The RCA subocclusion was crossed with guide wire, and multiple dilatations were performed using 2.0/18 and 2.5/20 mm balloons (Maverick, Boston Scientific). Two driver stents (24/3.5 and 30/4.0 mm, Medtronic) were deployed. On angiogram, there was evidence of extravasation of contrast in the pericardium (Panel B). Afterwards, the patient presented ventricular fibrillation, cardiogenic shock, and cardiac tamponade requiring cardiopulmonary resuscitation and pericardiocentesis. Two GraftMaster polytetrafluoroethylene-coated stents (12/3.0 and 19/4.0 mm, Abbott Laboratories) were deployed to seal the rupture. Because severe blood extravasation still persisted, an occlusive coronary balloon was inflated and an intra-aortic balloon pump (IABP) was inserted (Panel C). The patient underwent emergency cardiac surgery operation.

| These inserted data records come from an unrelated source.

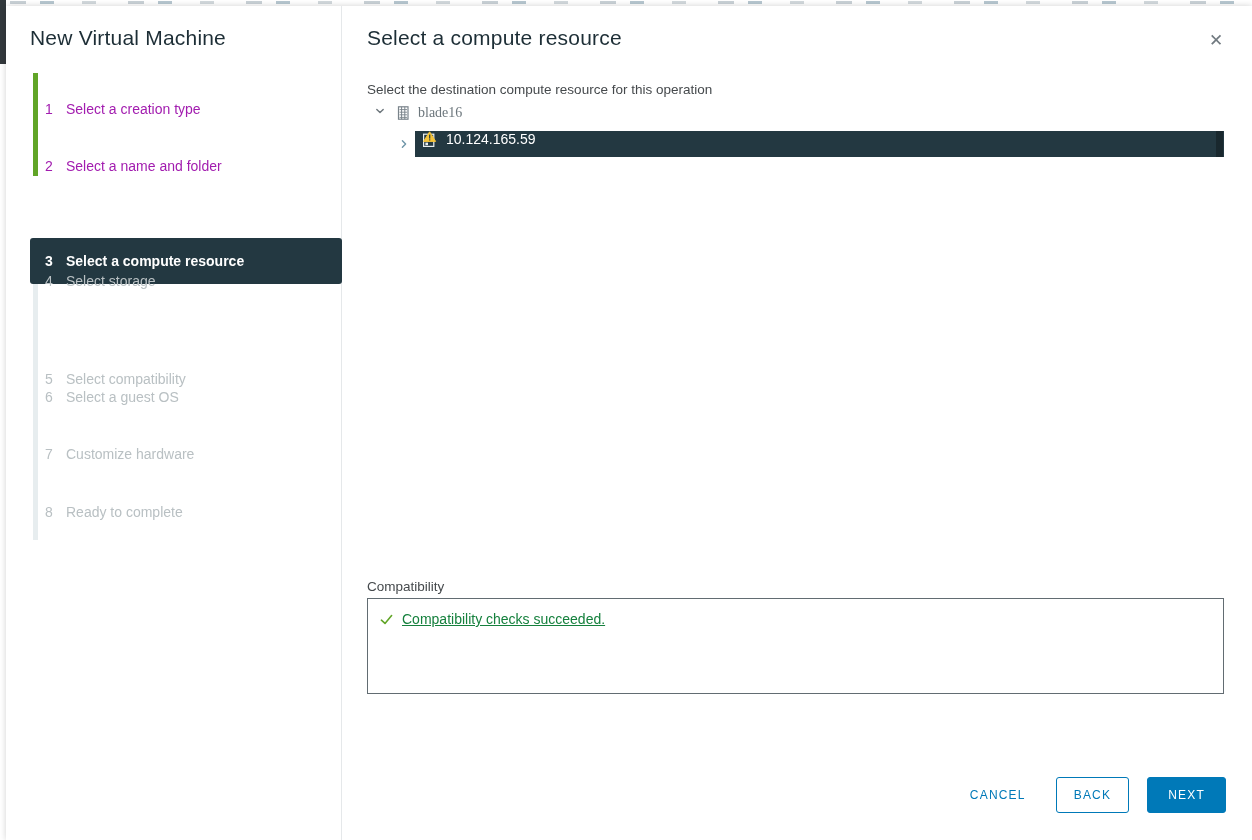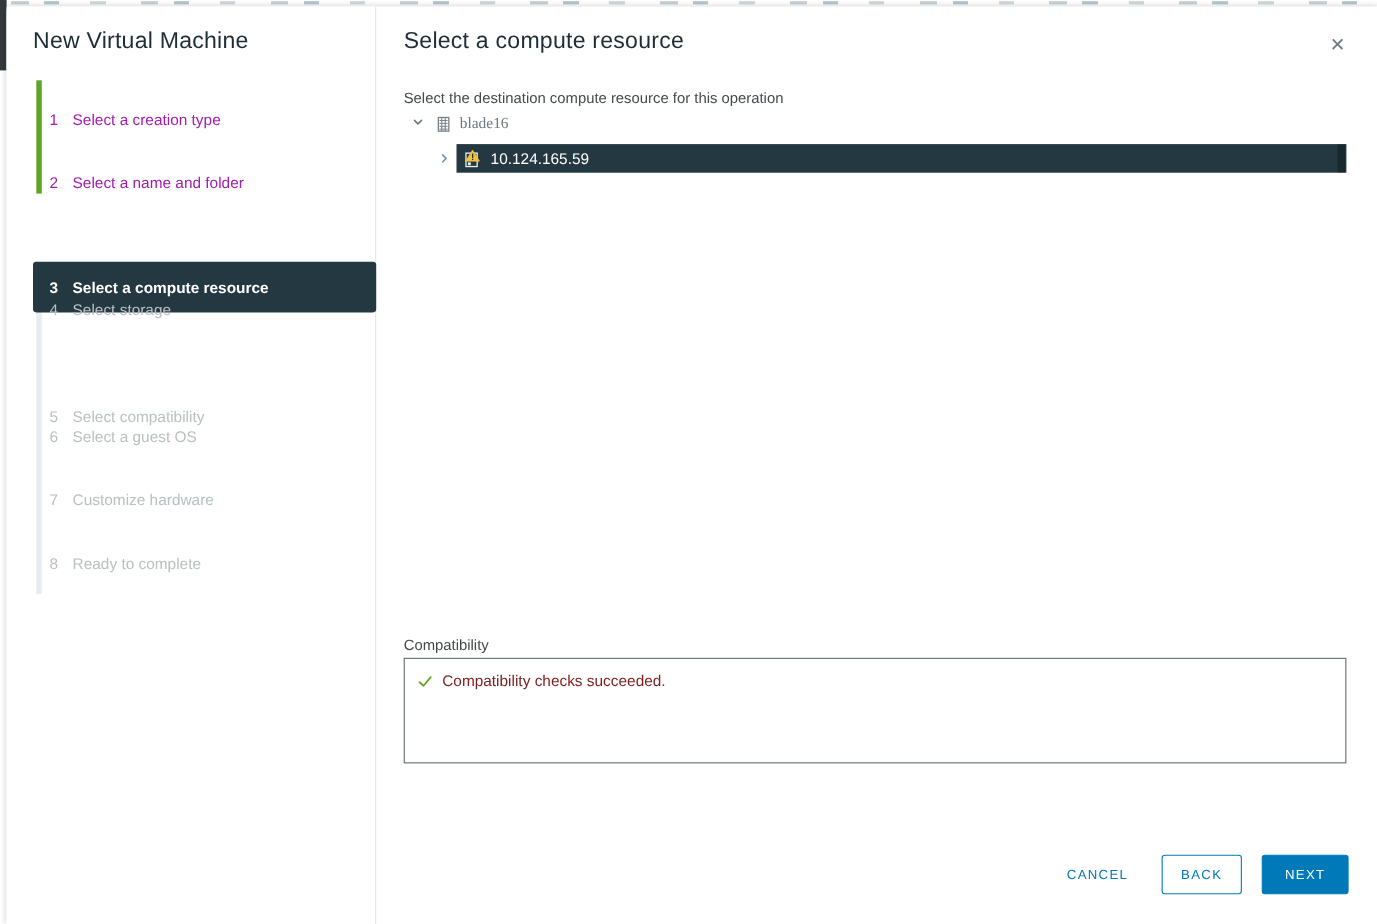--- a/index.html
+++ b/index.html
@@ -51,7 +51,7 @@
   .tree-row2 { position:absolute; left:24px; top:125px; height:26px; width:857px; }
   .tree-row2 .chev { position:absolute; left:31px; top:7px; }
   .row-selected { position:absolute; left:48px; top:0; width:809px; height:26px; background:#233841;
-    display:flex; align-items:center; }
+    display:flex; align-items:flex-start; }
   .row-selected::after { content:""; position:absolute; right:1px; top:0; width:7px; height:26px;
     background:rgba(0,0,0,.28); }
   .row-selected .ic { margin-left:6px; }

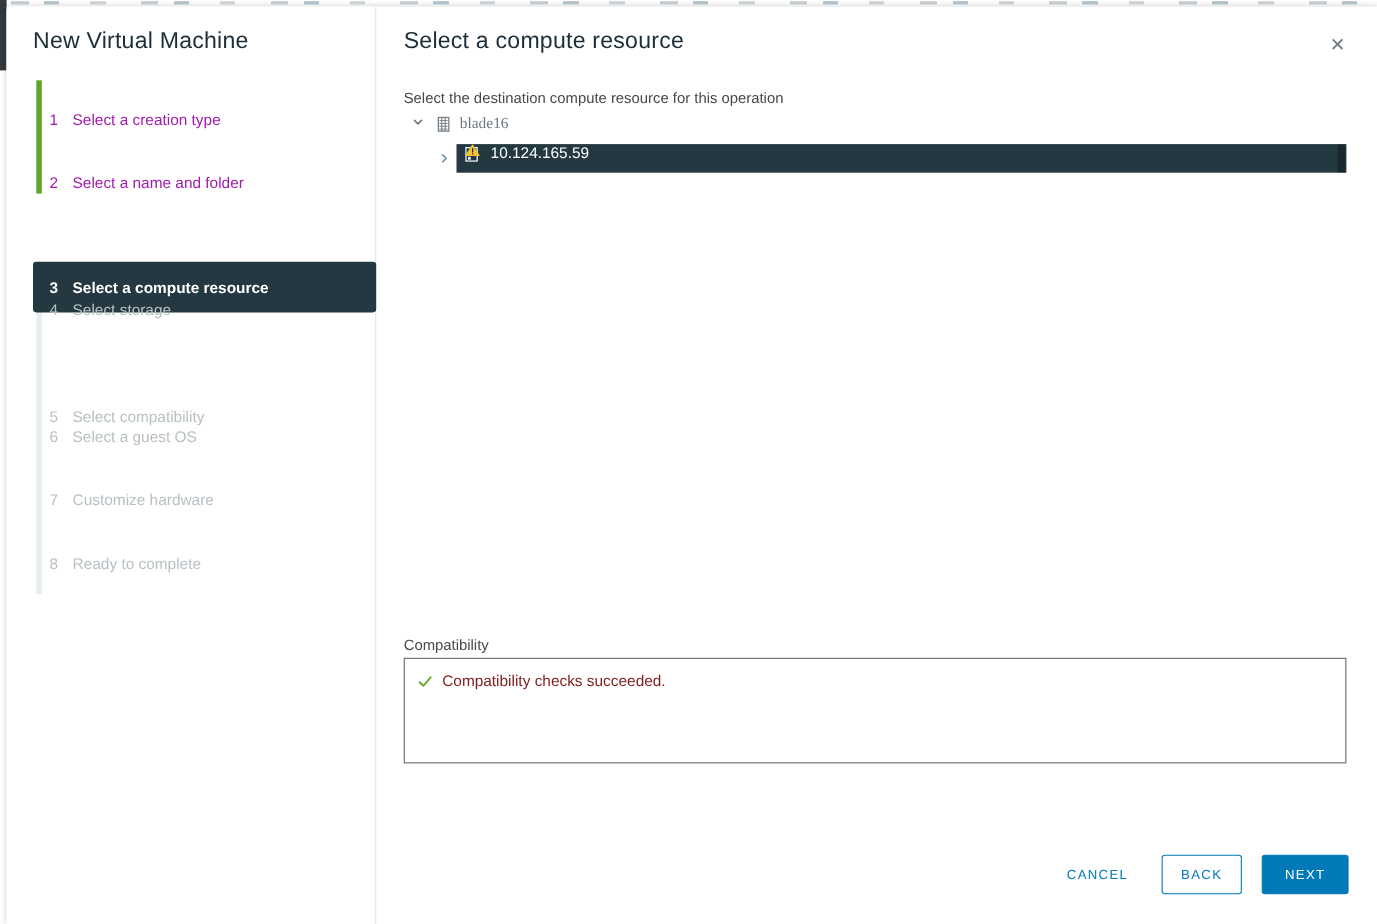--- a/index.html
+++ b/index.html
@@ -61,7 +61,7 @@
   .compat-box { position:absolute; left:24px; top:592px; width:857px; height:96px;
     border:1px solid #626c72; background:#fff; }
   .compat-line { display:flex; align-items:center; margin:12px 0 0 11px; }
-  .compat-line .msg { margin-left:8px; font-size:14px; color:#7f1d1d; }
+  .compat-line .msg { margin-left:8px; font-size:14px; color:#15803d;text-decoration:underline; }
 
   .footer { position:absolute; right:26px; top:771px; height:36px; display:flex; align-items:center; }
   .btn { font-family:"Liberation Sans", sans-serif; font-size:12px; letter-spacing:1.2px;

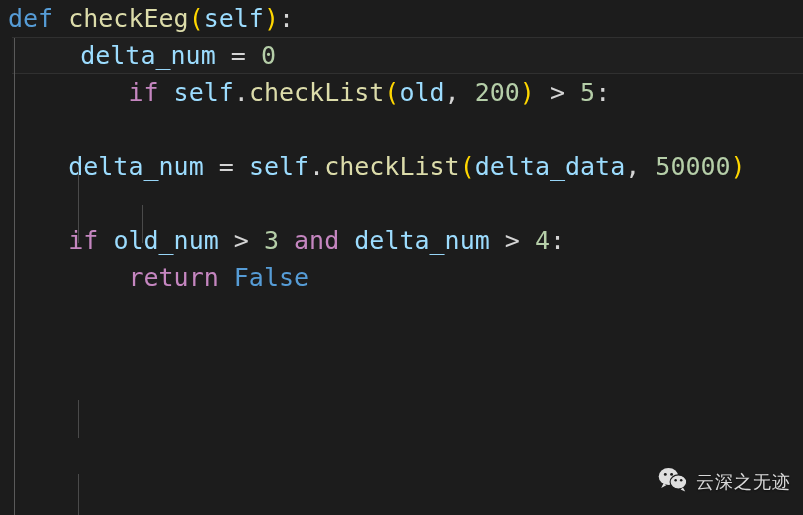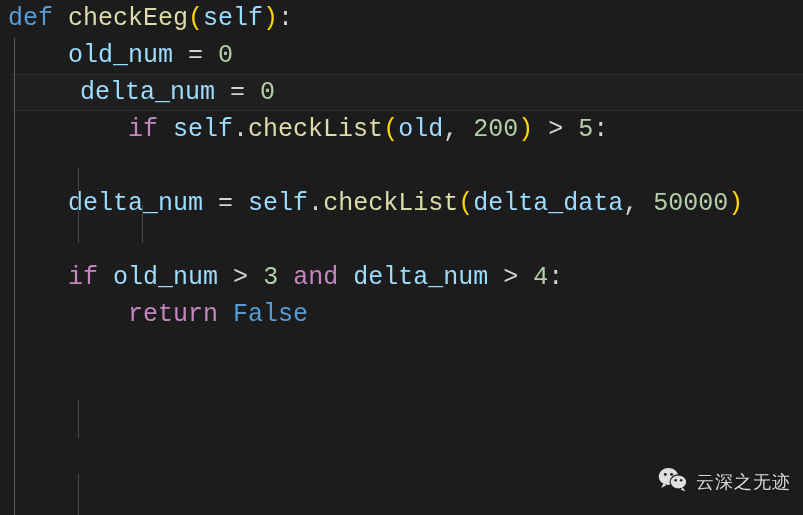--- a/index.html
+++ b/index.html
@@ -41,7 +41,6 @@
     white-space: pre;
     padding-left: 8px;
     color: #d4d4d4;
-    font-family: Liberation Mono, monospace;
   }
 
   .code-line .tok {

Active bleeding from the RCA in the atrioventricular groove was documented and cardiopulmonary bypass was started. The vessel's wall presented an extensive defect exposing a covered stent (Panel D). The stent was removed (Panel E) but the wall damage was too extensive to be repaired. A right ventricular tear was identified and repaired. The proximal and distal ends of the coronary rupture were ligated and a saphenous vein bypass graft to the posterior interventricular artery was performed. With difficulty, the patient was weaned from cardiopulmonary bypass with inotropic drugs and IABP support. She could not be recovered from severe right ventricular failure and died after 48 h.
Panel A. Coronary angiography shows multiple severe stenosis in the middle portion of the right coronary artery.
Panel B. Coronary angiography shows the site of rupture after balloon dilatation and multiple stenting of the RCA with bare metal stents and two covered stents.
Panel C. Coronary angiography shows the right coronary artery occluded by an angioplasty balloon and a left coronary artery with a 50% stenosis of middle portion lesion.
Panel D. Intra-operative image showing the right coronary artery rupture exposing one of the covered stents.
Panel E. The covered stent removed with pieces of bare metal stent inside.